While I was in Little Rock, in the concurrent MPH program, I was really focused on nutrition education. I worked with a program called SPORK for three years teaching nutrition-based cooking classes to middle schoolers and their families.
As I was looking at my next step, a restauranteur here in Jackson, along with his business partners, were interested in opening up another restaurant that was in the Café Reconcile model. They applied for and received an 18-month planning grant from Kellogg. Then they needed someone to run the programming.
This restauranteur went on a speaking tour, if you will, to talk about the program and started advertising that they were looking for someone to help them with this programming. It just so happened that my mother, who was in the audience of one of these presentations, thought, “My daughter is graduating, she might be interested.” It was one of those perfect-timing things.

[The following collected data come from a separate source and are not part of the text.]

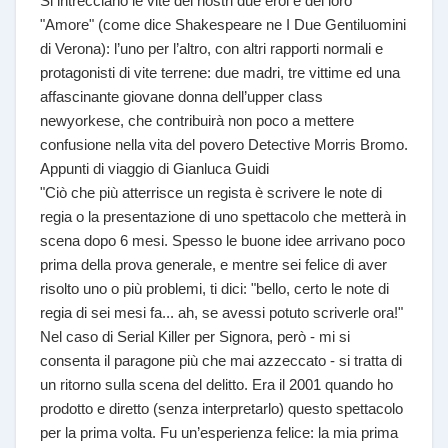
Si intrecciano le vite dei nostri due eroi e del loro
"Amore" (come dice Shakespeare ne I Due Gentiluomini
di Verona): l’uno per l’altro, con altri rapporti normali e
protagonisti di vite terrene: due madri, tre vittime ed una
affascinante giovane donna dell’upper class
newyorkese, che contribuirà non poco a mettere
confusione nella vita del povero Detective Morris Bromo.
Appunti di viaggio di Gianluca Guidi
"Ciò che più atterrisce un regista è scrivere le note di
regia o la presentazione di uno spettacolo che metterà in
scena dopo 6 mesi. Spesso le buone idee arrivano poco
prima della prova generale, e mentre sei felice di aver
risolto uno o più problemi, ti dici: "bello, certo le note di
regia di sei mesi fa... ah, se avessi potuto scriverle ora!"
Nel caso di Serial Killer per Signora, però - mi si
consenta il paragone più che mai azzeccato - si tratta di
un ritorno sulla scena del delitto. Era il 2001 quando ho
prodotto e diretto (senza interpretarlo) questo spettacolo
per la prima volta. Fu un’esperienza felice: la mia prima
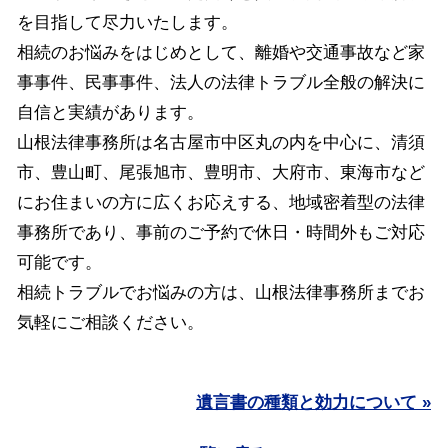
を目指して尽力いたします。
相続のお悩みをはじめとして、離婚や交通事故など家
事事件、民事事件、法人の法律トラブル全般の解決に
自信と実績があります。
山根法律事務所は名古屋市中区丸の内を中心に、清須
市、豊山町、尾張旭市、豊明市、大府市、東海市など
にお住まいの方に広くお応えする、地域密着型の法律
事務所であり、事前のご予約で休日・時間外もご対応
可能です。
相続トラブルでお悩みの方は、山根法律事務所までお
気軽にご相談ください。
遺言書の種類と効力について »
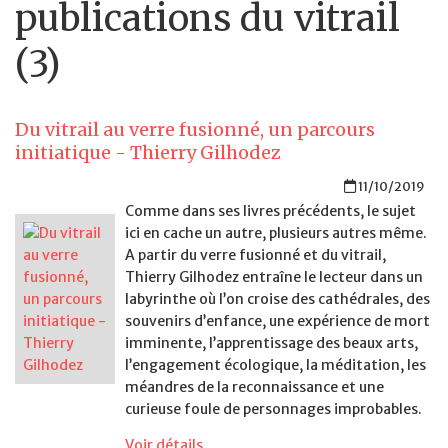
publications du vitrail
(3)
Du vitrail au verre fusionné, un parcours
initiatique - Thierry Gilhodez
11/10/2019
Comme dans ses livres précédents, le sujet
ici en cache un autre, plusieurs autres même.
A partir du verre fusionné et du vitrail,
Thierry Gilhodez entraîne le lecteur dans un
labyrinthe où l’on croise des cathédrales, des
souvenirs d’enfance, une expérience de mort
imminente, l’apprentissage des beaux arts,
l’engagement écologique, la méditation, les
méandres de la reconnaissance et une
curieuse foule de personnages improbables.
Voir détails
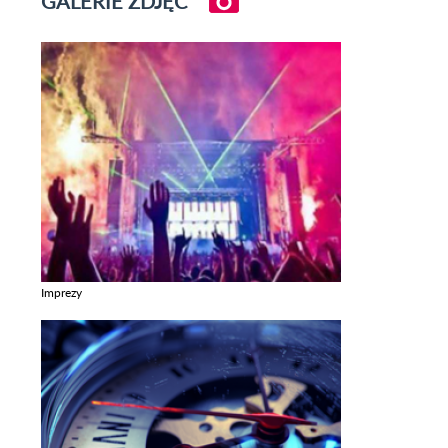
GALERIE ZDJĘĆ
Imprezy
Zobacz galerie w kategori Imprezy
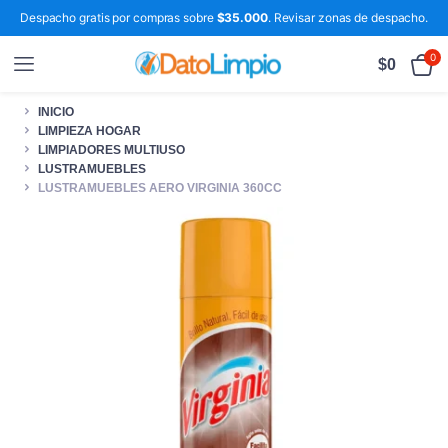
Despacho gratis por compras sobre
$35.000
. Revisar zonas de despacho.
0
$
0
INICIO
LIMPIEZA HOGAR
LIMPIADORES MULTIUSO
LUSTRAMUEBLES
LUSTRAMUEBLES AERO VIRGINIA 360CC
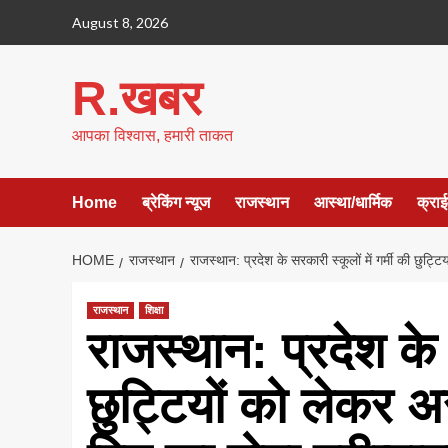
Skip
August 8, 2026
to
content
R.खबर
आपका विश्वास, हमारी ताकत
Home
ब्रेकिंग न्यूज
राजस्थान
आस्था/धार्मिक
क्रा
HOME
राजस्थान
राजस्थान: प्रदेश के सरकारी स्कूलों में गर्मी की छु
राजस्थान
शिक्षा
राजस्थान: प्रदेश के स
छुट्टियों को लेकर 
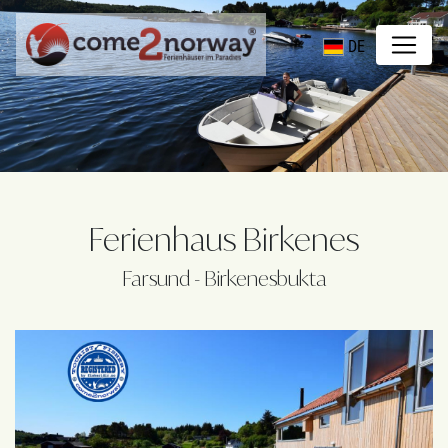
DE
Ferienhaus Birkenes
Farsund - Birkenesbukta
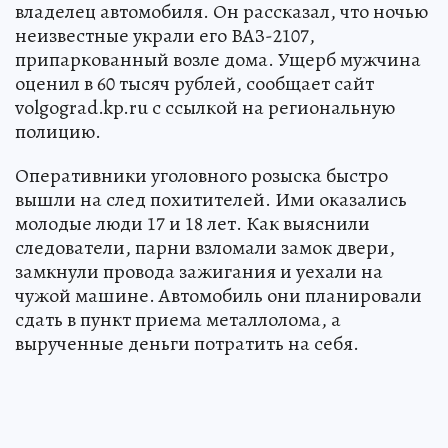
владелец автомобиля. Он рассказал, что ночью
неизвестные украли его ВАЗ-2107,
припаркованный возле дома. Ущерб мужчина
оценил в 60 тысяч рублей, сообщает сайт
volgograd.kp.ru с ссылкой на региональную
полицию.
Оперативники уголовного розыска быстро
вышли на след похитителей. Ими оказались
молодые люди 17 и 18 лет. Как выяснили
следователи, парни взломали замок двери,
замкнули провода зажигания и уехали на
чужой машине. Автомобиль они планировали
сдать в пункт приема металлолома, а
вырученные деньги потратить на себя.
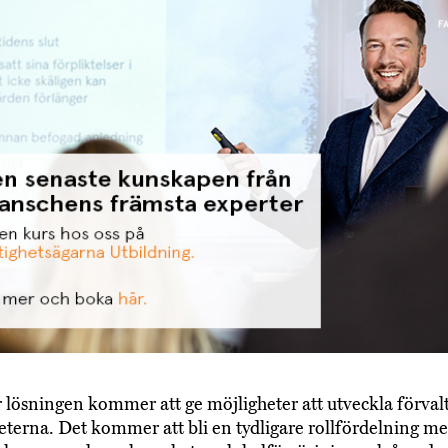
 lösningen kommer att ge möjligheter att utveckla förva
heterna. Det kommer att bli en tydligare rollfördelning me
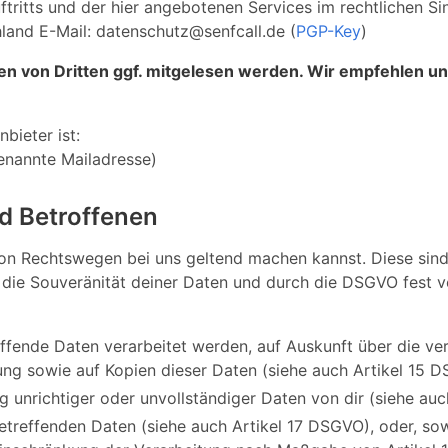
uftritts und der hier angebotenen Services im rechtlichen 
and E-Mail: datenschutz@senfcall.de (
PGP-Key
)
en von Dritten ggf. mitgelesen werden. Wir empfehlen un
bieter ist:
enannte Mailadresse)
d Betroffenen
von Rechtswegen bei uns geltend machen kannst. Diese sind 
die Souveränität deiner Daten und durch die DSGVO fest v
ffende Daten verarbeitet werden, auf Auskunft über die ver
ung sowie auf Kopien dieser Daten (siehe auch Artikel 15 
g unrichtiger oder unvollständiger Daten von dir (siehe au
treffenden Daten (siehe auch Artikel 17 DSGVO), oder, sow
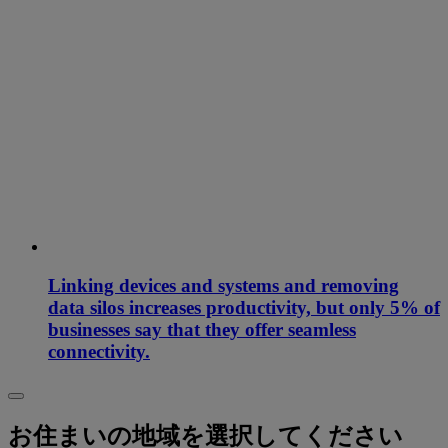
Linking devices and systems and removing
data silos increases productivity, but only 5% of
businesses say that they offer seamless
connectivity.
お住まいの地域を選択してください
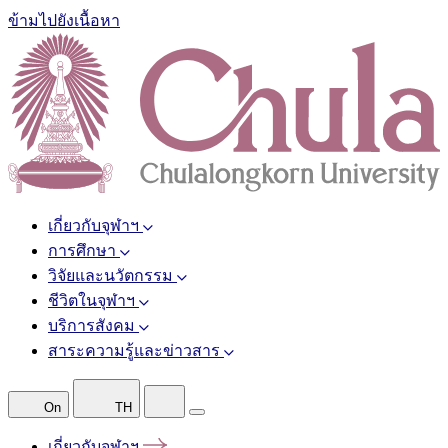
ข้ามไปยังเนื้อหา
เกี่ยวกับจุฬาฯ
การศึกษา
วิจัยและนวัตกรรม
ชีวิตในจุฬาฯ
บริการสังคม
สาระความรู้และข่าวสาร
On
TH
เกี่ยวกับจุฬาฯ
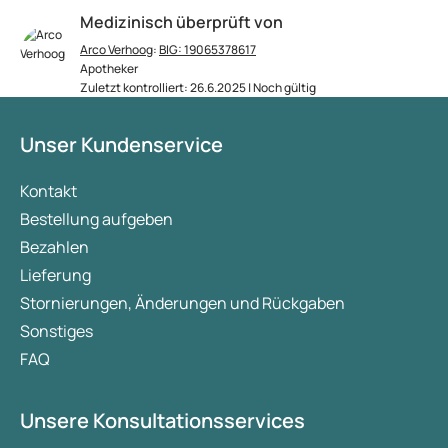
Medizinisch überprüft von
Arco Verhoog
:
BIG: 19065378617
Apotheker
Zuletzt kontrolliert: 26.6.2025 | Noch gültig
Unser Kundenservice
Kontakt
Bestellung aufgeben
Bezahlen
Lieferung
Stornierungen, Änderungen und Rückgaben
Sonstiges
FAQ
Unsere Konsultationsservices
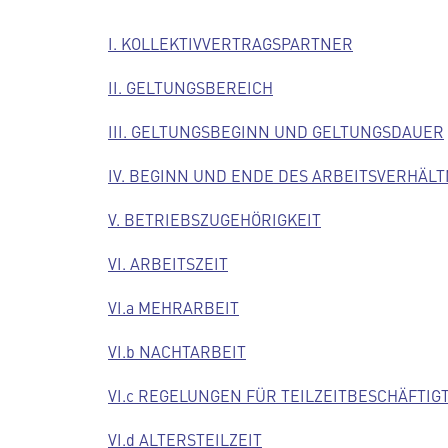
I. KOLLEKTIVVERTRAGSPARTNER
II. GELTUNGSBEREICH
III. GELTUNGSBEGINN UND GELTUNGSDAUER
IV. BEGINN UND ENDE DES ARBEITSVERHÄLT
V. BETRIEBSZUGEHÖRIGKEIT
VI. ARBEITSZEIT
VI.a MEHRARBEIT
VI.b NACHTARBEIT
VI.c REGELUNGEN FÜR TEILZEITBESCHÄFTIG
VI.d ALTERSTEILZEIT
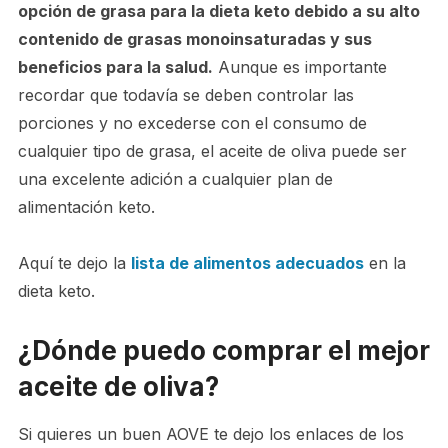
opción de grasa para la dieta keto debido a su alto
contenido de grasas monoinsaturadas y sus
beneficios para la salud.
Aunque es importante
recordar que todavía se deben controlar las
porciones y no excederse con el consumo de
cualquier tipo de grasa, el aceite de oliva puede ser
una excelente adición a cualquier plan de
alimentación keto.
Aquí te dejo la
lista de alimentos adecuados
en la
dieta keto.
¿Dónde puedo comprar el mejor
aceite de oliva?
Si quieres un buen AOVE te dejo los enlaces de los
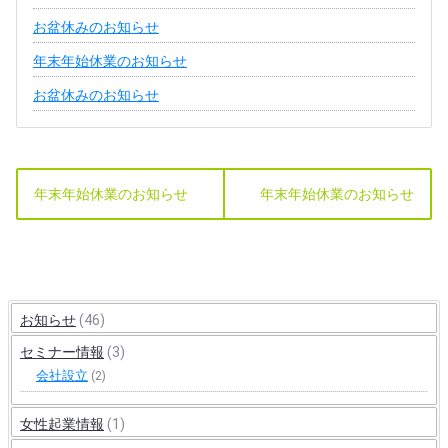
お盆休みのお知らせ
年末年始休業のお知らせ
お盆休みのお知らせ
年末年始休業のお知らせ
年末年始休業のお知らせ
お知らせ
(46)
セミナー情報
(3)
会社設立
(2)
女性起業情報
(1)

What made you apply to the Clinton School?
I spent five years in Helena and thought, “Where do I see myself next?” I fell in love with working in the schools. It was the perfect environment for me and the way that I function. I love the school setting; I love working with young people. But I didn’t know that teaching in a traditional classroom was my calling.
I thought maybe social work was my calling because I loved everything about working with my kids and their families. I wasn’t necessarily interested in the demands of creating a curriculum and running through seven periods per day trying to meet the needs of 25 young people at a time.
When I started talking to alums, one of the biggest pieces of the Clinton School that made me think it was the place for me was the field work: The practicum experience, going abroad, and then creating a project in which you’re immersed in what you’re learning in a real-world setting. I’m very hands-on and very interactive.
One of the reasons I didn’t want to go back to school to be a teacher was that, in my experience, I didn’t know how you could learn how to do it without being in a classroom environment, without working with students. I learned how to do this by doing it, which is what the Clinton School offers.
What were your field service experiences?
I did a project in Hot Springs with Garland County Habitat for Humanity. There, I worked with three other women who I still keep in touch with. I had a great experience.
For my IPSP, I moved to Tanzania, worked with Village Life Outreach and did an evaluation of a school nutrition program. I really got a taste of not only schools in the international context, but school nutrition in an international context. Having to go to another country and another culture, and I really went somewhere that was really remote, very rural, and having to just figure it out. Everything from not having internet, not having power, not having all of those things, to the language barrier – it was one of the best experiences I’ve ever had.
I loved the immersive experiences. The Clinton School didn’t solve things for us, it prepped us. They said, “When you step outside these walls, there’s only so much we can prepare you for,” which was absolutely true.